В ней переплетаются три голоса: самого Дега, молодого Даниэля, который на тридцать шесть лет младше художника, и того же Даниэля, но уже нашего современника, восьмидесятилетнего Даниэля Галеви. Его размышления, комментарии и воспоминания составили произведение, полное нежности и участия.
Даниэлю было всего шестнадцать, когда он начал записывать у себя в дневнике слова Дега, в ту пору частого гостя его родителей. Школьный товарищ отца, иллюстратор его книги «La Famille Cardinal»[338], Дега был к тому же связан почти братскими узами с матерью Даниэля.
Многие писали о трагедии слепнущего художника, о его усиливавшемся одиночестве, о суровости по отношению к другим и еще большей по отношению к себе самому, но Галеви под этой грозной маской показывает нам ранимого и истерзанного «человека страданий». Кроме того, книга дает новые факты и по-новому освещает поворотный момент в личной жизни Дега, решающий, по мнению автора, и малоизвестный. Эту тему Галеви затрагивает с величайшим тактом.
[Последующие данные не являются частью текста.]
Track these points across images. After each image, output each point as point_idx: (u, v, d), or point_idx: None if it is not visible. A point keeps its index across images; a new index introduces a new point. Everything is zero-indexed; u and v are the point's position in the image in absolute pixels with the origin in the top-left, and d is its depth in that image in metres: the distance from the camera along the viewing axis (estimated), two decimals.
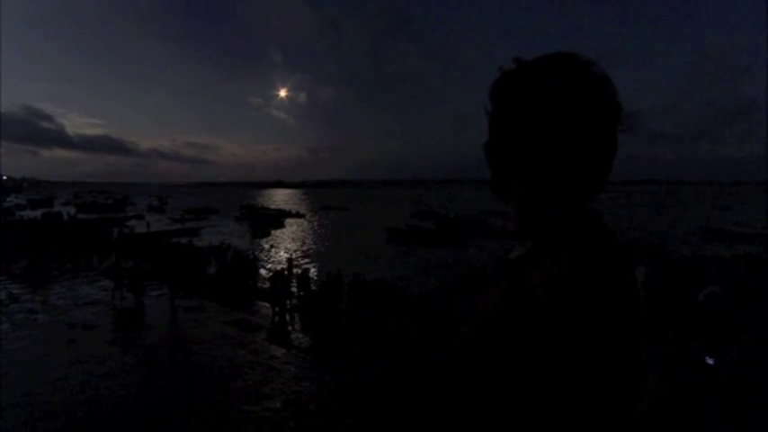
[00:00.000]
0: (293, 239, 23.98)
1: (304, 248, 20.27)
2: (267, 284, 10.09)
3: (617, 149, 0.58)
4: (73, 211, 31.71)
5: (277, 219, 32.91)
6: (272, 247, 20.54)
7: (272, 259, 16.68)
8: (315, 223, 34.14)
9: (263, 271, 11.94)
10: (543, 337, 0.49)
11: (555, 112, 0.56)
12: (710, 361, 3.73)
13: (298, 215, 39.15)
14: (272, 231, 27.09)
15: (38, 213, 24.24)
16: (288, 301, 9.22)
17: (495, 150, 0.62)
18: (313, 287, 9.57)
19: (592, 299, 0.49)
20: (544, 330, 0.50)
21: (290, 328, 8.37)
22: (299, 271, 10.02)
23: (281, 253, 17.85)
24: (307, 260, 16.24)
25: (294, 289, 9.65)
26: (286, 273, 10.01)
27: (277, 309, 8.98)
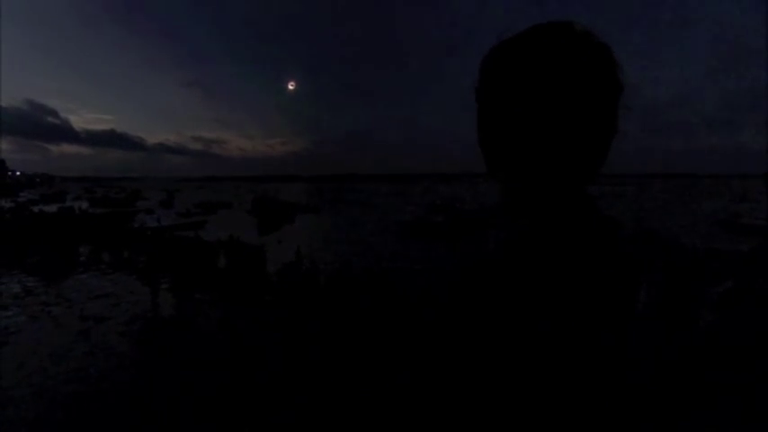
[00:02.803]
0: (303, 233, 24.01)
1: (314, 242, 20.28)
2: (275, 278, 10.10)
3: (617, 130, 0.54)
4: (85, 205, 32.13)
5: (288, 212, 32.88)
6: (281, 241, 20.59)
7: (281, 253, 16.71)
8: (325, 217, 34.13)
9: (271, 265, 11.94)
10: (488, 310, 0.54)
11: (548, 85, 0.50)
12: None
13: (309, 209, 39.17)
14: (283, 225, 27.12)
15: (50, 208, 24.60)
16: (297, 296, 9.22)
17: (485, 127, 0.59)
18: (322, 281, 9.55)
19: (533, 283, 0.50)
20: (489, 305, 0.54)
21: (298, 322, 8.37)
22: (309, 265, 10.00)
23: (291, 247, 17.88)
24: (317, 253, 16.24)
25: (303, 283, 9.64)
26: (295, 267, 10.00)
27: (286, 303, 8.99)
В 1878 году обанкротился брат Дега. На бирже раздается выстрел из пистолета — «стрелял некий Дега». Художнику в то время было сорок четыре. Это событие внезапно полностью меняет его жизнь. Чтобы расплатиться с долгами брата, «чтобы спасти семейную честь», как объясняет юному Даниэлю мать, Дега продает свой дом и снимает мастерскую на улице Пигаль. На Даниэля, десятилетнего ребенка, который с отцом приходит навестить художника, это производит впечатление «разительного упадка». С этих пор Дега приходится зарабатывать на жизнь живописью, помогая семье и разорившемуся брату. Он перестает бывать на скачках и принимать у себя, даже его модели меняются: все чаще ими становятся «существа несчастные, падшие, с тяжелой судьбой», вплоть до обитательниц публичных домов. Разрыв с кругом богатой буржуазии, совпавший с волной натурализма, приводит Дега ко все более суровому видению жизни. Он отказывается от всякого изящества, от всякой «красоты» в том смысле, в каком ее понимали тогда, изящества, воплощением которого были его юношеские полотна, исторические и «энгровские», такие как молодые спартанки, готовящиеся к битве[339] (в National Gallery в Лондоне) или «Мадемуазель Фиокр» в голубом платье, глядящая на свое отражение в воде в балете «Источник»[340].
Не будет больше ни Семирамиды, ни Фиокр, ни Рождества, ни спартанок, ни Саломеи в купели. «Какие прекрасные темы. И как ужасно, что мы позволили их забрать идиотам», — сожалеет художник много лет спустя. Зевающие и потягивающиеся над накрахмаленными мужскими рубашками прачки, танцовщицы кабаре с открытыми ртами, женщины в борделе в «шокирующих» позах.
Сегодня нам сложно оплакивать этот «упадок», который, наоборот, дал нам более индивидуального и творческого Дега. Не трогает нас и тогдашнее материальное положение «бедного богача», как он сам себя называл (идеальные условия для художника), и трудно понять, чем для него стала подобная жизненная перемена — чем был тот разрыв с определенным стилем жизни в глазах буржуазии в расцвете ее престижа и предрассудков, — буржуазии, к которой Дега всецело принадлежал, хотя и не щадил ее в своих остротах. Но факт остается фактом — тот разрыв, тот первый слом в его жизни, шок стал толчком для всей его будущей эволюции в сторону одиночества. Затем банкротство зятя влечет за собой отъезд сестры Маргариты в Буэнос-Айрес, где она умирает спустя восемь лет изгнания. Художник переживает утрату с силой, свойственной всем его чувствам; до глубокой старости он тяжело переживает каждую потерю. Он, которого все считают таким черствым, — сколько раз он проехал всю Францию, чтобы присутствовать на похоронах друга?
К 1885 году Дега доводит свой талант до совершенства и по-прежнему одержим работой. Его зрение продолжает падать. Он проводит часы в неподвижности, глядя на огонь у себя в камине, и перестает читать. Все чаще бывает у Галеви, родителей Даниэля; несколько лет проводит лето у них в Дьеппе. В 1890 году Даниэль записывает: «Дега решительно становится членом нашей семьи, его близких разбрасывает по миру». Два или три раза в неделю он проводит у них вечера, общаясь, рисуя под лампой, придвинутой вплотную к рисунку, слушая музыку или навязывая друзьям «с жестокостью художника… два часа армейской дисциплины», пока он их фотографирует. Самую обильную пищу для заметок Даниэля дали именно те часы, проведенные на улице Дуэ.